Lo schieramento italiano tra difesa aerea e riposizionamento dei contingenti

Accanto alla fregata Martinengo, l’Italia sta valutando l’invio di ulteriori sistemi di difesa, tra cui i missili Samp-T, la cui destinazione potrebbe essere quella degli Emirati Arabi Uniti o del Kuwait, Paesi del Golfo che hanno formalmente richiesto assistenza per rafforzare le proprie capacità difensive contro le incursioni iraniane. Parallelamente al movimento navale, il governo ha avviato una parziale riorganizzazione della presenza militare italiana in Medio Oriente, con il ridispiegamento di circa duecentotrentanove militari dal Kuwait verso l’Arabia Saudita, mentre una quota ridotta del contingente – ottantadue unità – rimarrà nella base kuwaitiana di Ali al Salem, recentemente finita sotto attacco senza peraltro riportare danni significativi ai velivoli italiani. Il ministro della Difesa, nel corso delle comunicazioni al Parlamento, ha inoltre confermato che al momento non vi è alcuna richiesta formale da parte degli Stati Uniti per l’utilizzo delle basi militari italiane – come Sigonella – per operazioni offensive, limitandosi l’impiego di tali infrastrutture ad attività di rifornimento, logistica e sorveglianza aerea già consentite dai trattati bilaterali esistenti.

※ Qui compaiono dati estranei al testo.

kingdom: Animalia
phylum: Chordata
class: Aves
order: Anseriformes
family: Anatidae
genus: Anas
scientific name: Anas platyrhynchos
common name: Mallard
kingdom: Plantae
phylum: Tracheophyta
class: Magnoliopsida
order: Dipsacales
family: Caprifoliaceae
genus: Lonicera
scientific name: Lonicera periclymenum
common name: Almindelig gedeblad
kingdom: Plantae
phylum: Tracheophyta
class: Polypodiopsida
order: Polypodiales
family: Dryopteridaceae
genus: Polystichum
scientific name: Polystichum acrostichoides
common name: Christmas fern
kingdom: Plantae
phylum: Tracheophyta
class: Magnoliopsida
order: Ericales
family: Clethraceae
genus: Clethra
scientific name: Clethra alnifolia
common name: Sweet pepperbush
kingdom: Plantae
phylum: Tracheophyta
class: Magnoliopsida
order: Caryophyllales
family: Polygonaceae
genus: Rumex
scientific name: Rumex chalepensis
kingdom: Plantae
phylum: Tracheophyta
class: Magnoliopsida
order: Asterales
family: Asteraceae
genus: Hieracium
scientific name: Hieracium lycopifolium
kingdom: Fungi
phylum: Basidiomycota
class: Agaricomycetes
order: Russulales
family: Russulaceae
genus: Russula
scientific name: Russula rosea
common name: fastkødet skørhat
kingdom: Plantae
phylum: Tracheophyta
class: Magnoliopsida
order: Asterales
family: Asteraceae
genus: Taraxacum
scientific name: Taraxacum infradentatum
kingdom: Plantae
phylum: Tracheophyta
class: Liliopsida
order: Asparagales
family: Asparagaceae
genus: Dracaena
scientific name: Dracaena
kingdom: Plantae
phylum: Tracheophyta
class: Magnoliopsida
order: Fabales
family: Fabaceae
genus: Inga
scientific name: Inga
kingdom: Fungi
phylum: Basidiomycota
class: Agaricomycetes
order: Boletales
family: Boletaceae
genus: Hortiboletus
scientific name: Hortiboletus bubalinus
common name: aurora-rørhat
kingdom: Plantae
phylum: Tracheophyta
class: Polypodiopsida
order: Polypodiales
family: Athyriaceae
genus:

Le dichiarazioni della presidente Meloni e il perimetro dell’azione italiana

Nel messaggio video diffuso nei giorni scorsi, Meloni ha ribadito come l’invio della fregata rappresenti un atto di solidarietà europea e soprattutto di prevenzione, volto a tutelare i confini dell’Unione e a scongiurare un’ulteriore estensione del conflitto. Le consultazioni strette con Francia, Germania e Regno Unito, ha aggiunto la premier, mirano a coordinare l’azione diplomatica e militare dei quattro grandi Paesi europei per mantenere aperto un canale di dialogo con tutti gli attori regionali, nonostante la crescente tensione che ha portato anche la Grecia a inviare le proprie fregate Kimon e Psara – quest’ultima dotata del sistema anti-drone Centauros – e a schierare un sistema Patriot sull’isola di Karpathos a protezione della parte orientale di Creta. La Turchia, da parte sua, ha fatto affluire a Cipro Nord sei aerei F-16 e sistemi di difesa aerea, muovendosi in uno scacchiere che vede ormai l’isola divisa de facto al centro di un dispositivo militare multinazionale senza precedenti per ampiezza e composizione.